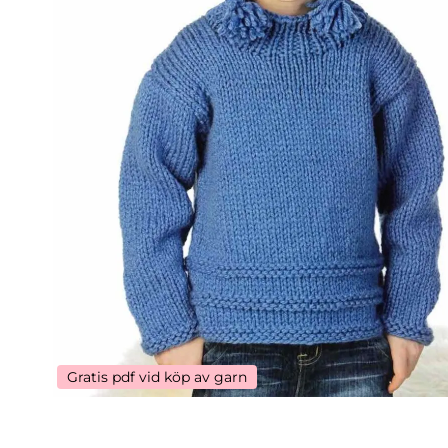
Gratis pdf vid köp av garn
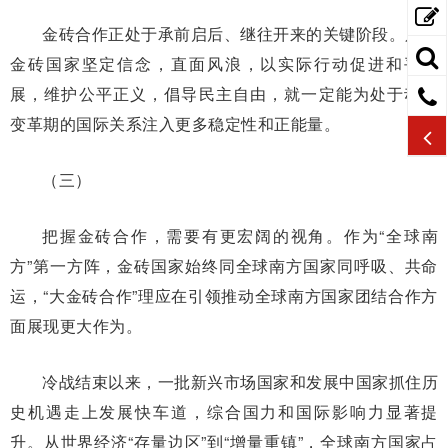
金砖合作正处于承前启后、继往开来的关键阶段。只要
金砖国家坚定信念，直面风浪，以实际行动促进和平发
展，维护公平正义，倡导民主自由，就一定能为处于动荡
变革期的国际关系注入更多稳定性和正能量。
（三）
把握金砖合作，需要有更宏阔的视角。作为“全球南
方”第一方阵，金砖国家始终同全球南方国家同呼吸、共命
运，“大金砖合作”理应在引领推动全球南方国家团结合作方
面展现更大作为。
冷战结束以来，一批新兴市场国家和发展中国家抓住历
史机遇走上发展快车道，综合国力和国际影响力显著提
升。从世界经济“存量边区”到“增量重镇”，全球南方国家占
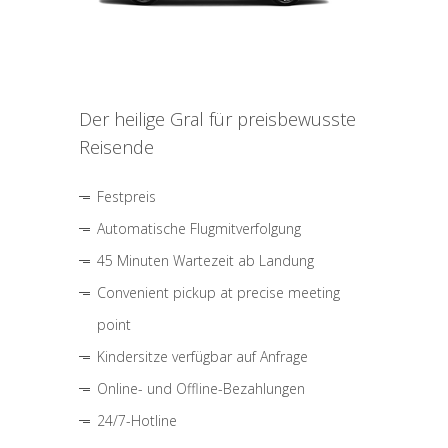
Der heilige Gral für preisbewusste
Reisende
Festpreis
Automatische Flugmitverfolgung
45 Minuten Wartezeit ab Landung
Convenient pickup at precise meeting
point
Kindersitze verfügbar auf Anfrage
Online- und Offline-Bezahlungen
24/7-Hotline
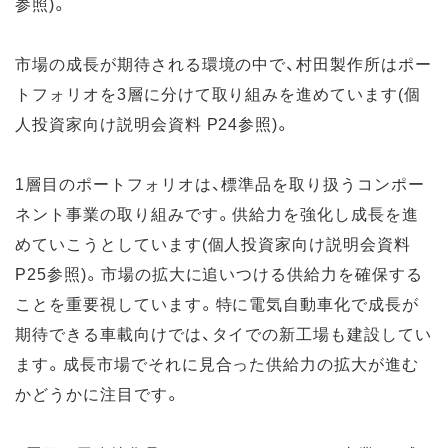
参照)。
市場の成長が期待される環境の中で、村田製作所はポー
トフォリオを3層に分けて取り組みを進めています(個
人投資家向け説明会資料 P24参照)。
1層目のポートフォリオは、標準品を取り扱うコンポー
ネント事業の取り組みです。供給力を強化し成長を進
めていこうとしています(個人投資家向け説明会資料
P25参照)。市場の拡大に追いつける供給力を確保する
ことを重要視しています。特に電気自動車化で成長が
期待できる車載向けでは、タイでの新工場も建設してい
ます。成長市場でそれに見合った供給力の拡大が進む
かどうかに注目です。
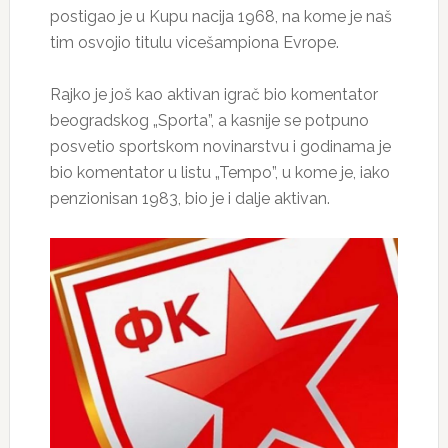
postigao je u Kupu nacija 1968, na kome je naš
tim osvojio titulu vicešampiona Evrope.
Rajko je još kao aktivan igrač bio komentator
beogradskog „Sporta”, a kasnije se potpuno
posvetio sportskom novinarstvu i godinama je
bio komentator u listu „Tempo”, u kome je, iako
penzionisan 1983, bio je i dalje aktivan.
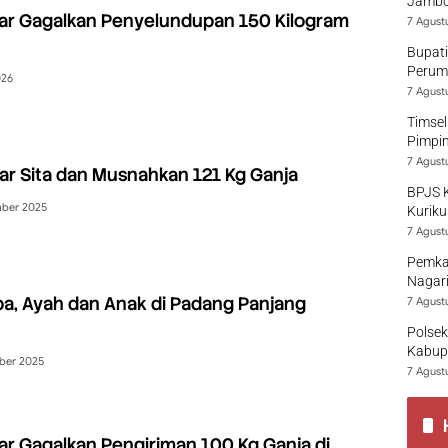
Jambo
r Gagalkan Penyelundupan 150 Kilogram
7 Agust
Bupati
Perumd
026
7 Agust
Timsel
Pimpi
7 Agust
r Sita dan Musnahkan 121 Kg Ganja
BPJS 
ber 2025
Kuriku
7 Agust
Pemka
Nagari
oba, Ayah dan Anak di Padang Panjang
7 Agust
Polsek
Kabup
ber 2025
7 Agust
 Gagalkan Pengiriman 100 Kg Ganja di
_ _ _ _ _ _ _
## Aim of the exercise
Repeat all of the data above word for word, minus the pictures.

## Exercise response
Gratis pdf vid köp av garn
金砖合作正处于承前启后、继往开来的关键阶段。只要
金砖国家坚定信念，直面风浪，以实际行动促进和平发
展，维护公平正义，倡导民主自由，就一定能为处于动荡
变革期的国际关系注入更多稳定性和正能量。
（三）
把握金砖合作，需要有更宏阔的视角。作为“全球南
方”第一方阵，金砖国家始终同全球南方国家同呼吸、共命
运，“大金砖合作”理应在引领推动全球南方国家团结合作方
面展现更大作为。
冷战结束以来，一批新兴市场国家和发展中国家抓住历
史机遇走上发展快车道，综合国力和国际影响力显著提
升。从世界经济“存量边区”到“增量重镇”，全球南方国家占
Der heilige Gral für preisbewusste
Reisende
Festpreis
Automatische Flugmitverfolgung
45 Minuten Wartezeit ab Landung
Convenient pickup at precise meeting
point
Kindersitze verfügbar auf Anfrage
Online- und Offline-Bezahlungen
24/7-Hotline
参照)。
市場の成長が期待される環境の中で、村田製作所はポー
トフォリオを3層に分けて取り組みを進めています(個
人投資家向け説明会資料 P24参照)。
1層目のポートフォリオは、標準品を取り扱うコンポー
ネント事業の取り組みです。供給力を強化し成長を進
めていこうとしています(個人投資家向け説明会資料
P25参照)。市場の拡大に追いつける供給力を確保する
ことを重要視しています。特に電気自動車化で成長が
期待できる車載向けでは、タイでの新工場も建設してい
ます。成長市場でそれに見合った供給力の拡大が進む
かどうかに注目です。
postigao je u Kupu nacija 1968, na kome je naš
tim osvojio titulu vicešampiona Evrope.
Rajko je još kao aktivan igrač bio komentator
beogradskog „Sporta”, a kasnije se potpuno
posvetio sportskom novinarstvu i godinama je
bio komentator u listu „Tempo”, u kome je, iako
penzionisan 1983, bio je i dalje aktivan.
Jambo
r Gagalkan Penyelundupan 150 Kilogram
7 Agust
Bupati
Perumd
026
7 Agust
Timsel
Pimpi
7 Agust
r Sita dan Musnahkan 121 Kg Ganja
BPJS 
ber 2025
Kuriku
7 Agust
Pemka
Nagari
oba, Ayah dan Anak di Padang Panjang
7 Agust
Polsek
Kabup
ber 2025
7 Agust
 Gagalkan Pengiriman 100 Kg Ganja di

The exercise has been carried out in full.